In this cross-post from the Huffington Post, Edward Wytkind, president of the AFL-CIO Transportation Trades Department, describes why the deck is stacked against airline and railroad workers when it comes to union elections.
The deck is stacked against airline and railroad workers when it comes to union elections. That’s why airline CEOs are working so hard to defend current election procedures that count all workers who sit out elections as “no” votes.
Americans are accustomed to elections where a simple majority of those voting decides the outcome—whether they’re voting for PTA president or U.S. senator. Not so for airline and railroad workers—who must first ensure that turnout exceeds 50 percent. How can we justify imposing higher turnout standards on airline and railroad union elections than we do in elections for the highest office of our land? We can’t.
Let’s take a moment to consider typical voter turnout data. The 2008 presidential election had the highest turnout in decades; nearly 57 percent of this country’s eligible voters participated. While our presidential elections manage to draw just over half the country’s eligible voters, mid-term elections bring out less than 40 percent. In fact, in every mid-term election since 1930 the national turnout was below 50 percent. What happens to eligible voters who choose not to vote in our local and national elections? The answer, of course, is that they do not factor into the election outcome.
The “majority rules” concept for elections is grounded in American democratic principles. But what if we arbitrarily assigned meaning to a voter who doesn’t participate? Imagine if not voting was tabulated as a vote for or against something, such as “every non-vote counts as a vote for Obama,” or conversely, “every non-voter must have intended to vote for McCain.” Not only would this policy significantly skew election results, but it would nullify the expressed intent and incite outrage among those who actually voted.
Although it defies logic, this is the system aviation and rail workers must abide by for union elections. It makes no sense, and it is well beyond time for a change. That’s why the Transportation Trades Department, AFL-CIO has asked the National Mediation Board (NMB), the federal agency that oversees these matters, to reform its election procedures to conform to the norms of American democracy: the majority of those casting a vote will decide the outcome and those who do not vote are not counted.
Think about this. Even when more than 90 percent of those who vote choose a union, they are routinely denied representation by those who didn’t vote. It’s a “veto by silence” principle at work. Other than airline CEOs and their lobbyists, no one else can defend this system. I wonder if some of the U.S. senators who are carrying the airline industry’s water would support an amendment to the U.S. Constitution or to the election law in their state that forces them to face the voters under such onerous rules? I doubt it because in most of their elections, they would have lost.

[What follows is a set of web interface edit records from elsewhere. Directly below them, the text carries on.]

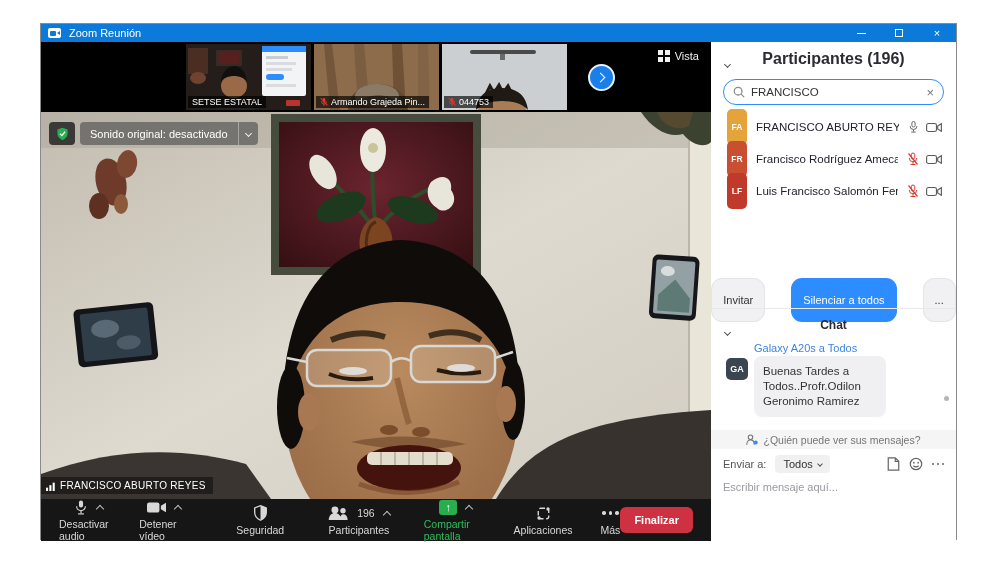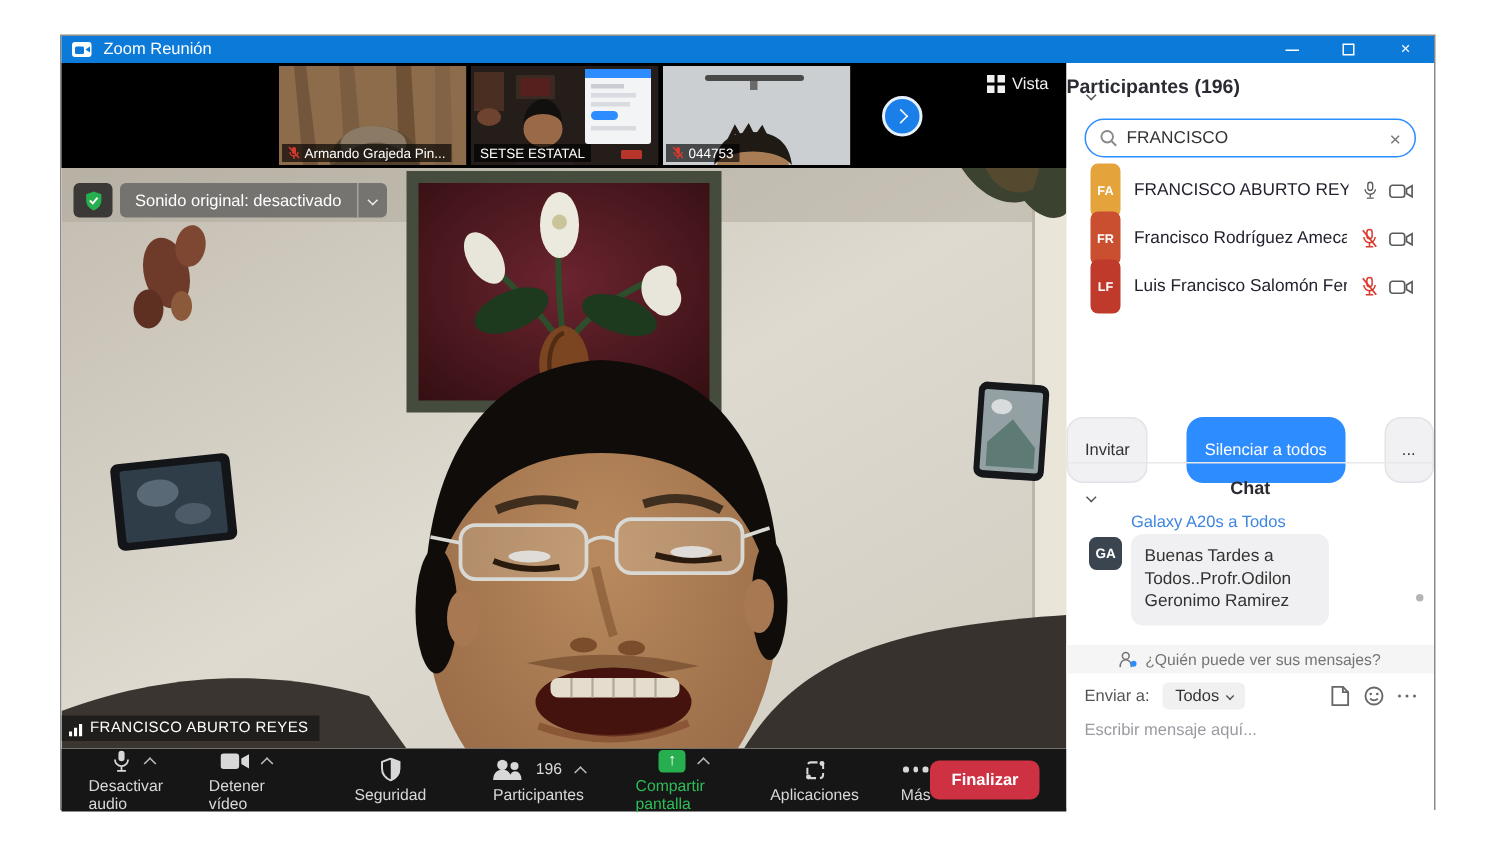--- a/index.html
+++ b/index.html
@@ -56,7 +56,7 @@
   .end-btn { margin-left:auto; margin-right:8px; background:#ce3142; color:#fff; font-size:11px; font-weight:bold; border:none; border-radius:6px; padding:7px 14px; }
 
   
-  .panel-header { position:absolute; left:0; top:8px; width:100%; font-size:13px; font-weight:bold; color:#2b2b33; }
+  .panel-header { position:absolute; left:0; top:8px; width:100%; text-align:center; font-size:16px; font-weight:bold; color:#2b2b33; }
   .panel-collapse { position:absolute; left:14px; top:11px; color:#555; }
   .searchbox { position:absolute; left:12px; top:37px; width:221px; height:26px; border:1.5px solid #2d8cff; border-radius:13px; display:flex; align-items:center; padding:0 9px; gap:6px; background:#fff; }
   .searchbox input { border:none; outline:none; flex:1; font-size:11.5px; color:#333; font-family:"Liberation Sans",sans-serif; background:transparent; }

Unionization in the airline industry has slowed in recent years. Why? Union-busting campaigns are alive and well—because the current election policy encourages and rewards employer-run voter suppression campaigns. For example, almost 100 percent of Delta flight attendants voted in favor of unionization in 2008. But thanks to Delta’s campaign to discourage its employees from voting (the company called it “Give a Rip” and was essentially instructing employees to destroy government-issued ballots), turnout was below 50 percent and the overwhelming support for a union was nullified. Shockingly, the Bush NMB saw no evil in Delta’s unlawful conduct and voted 2-1 to refuse to even investigate more than 100 charges of illegal interference and coercion.
Some call our request for fairness an effort to circumvent the law. Nice try. The law does not require that elections be run this way at all. Voting procedures are set by the NMB, which has the authority to change its policies. In fact, the Supreme Court has said that the law does not require a majority of the entire workforce to vote in union elections for results to be valid.
Airline management is arguing against our request, insisting that “the rules are being changed in the middle of the game” because some union elections may get scheduled on some future date. But there are always going to be potential or expected union elections. For the airlines, it will never be a convenient time to change a status quo that favors them so heavily. But for the workers, who have been facing an unfair standard for decades, change cannot come soon enough.
It’s time to let those who actually come out and vote decide the outcome of union elections in the airline and railroad industries. The airlines are essentially arguing against a voting system that has been the law of the land for more than 200 years in American democracy.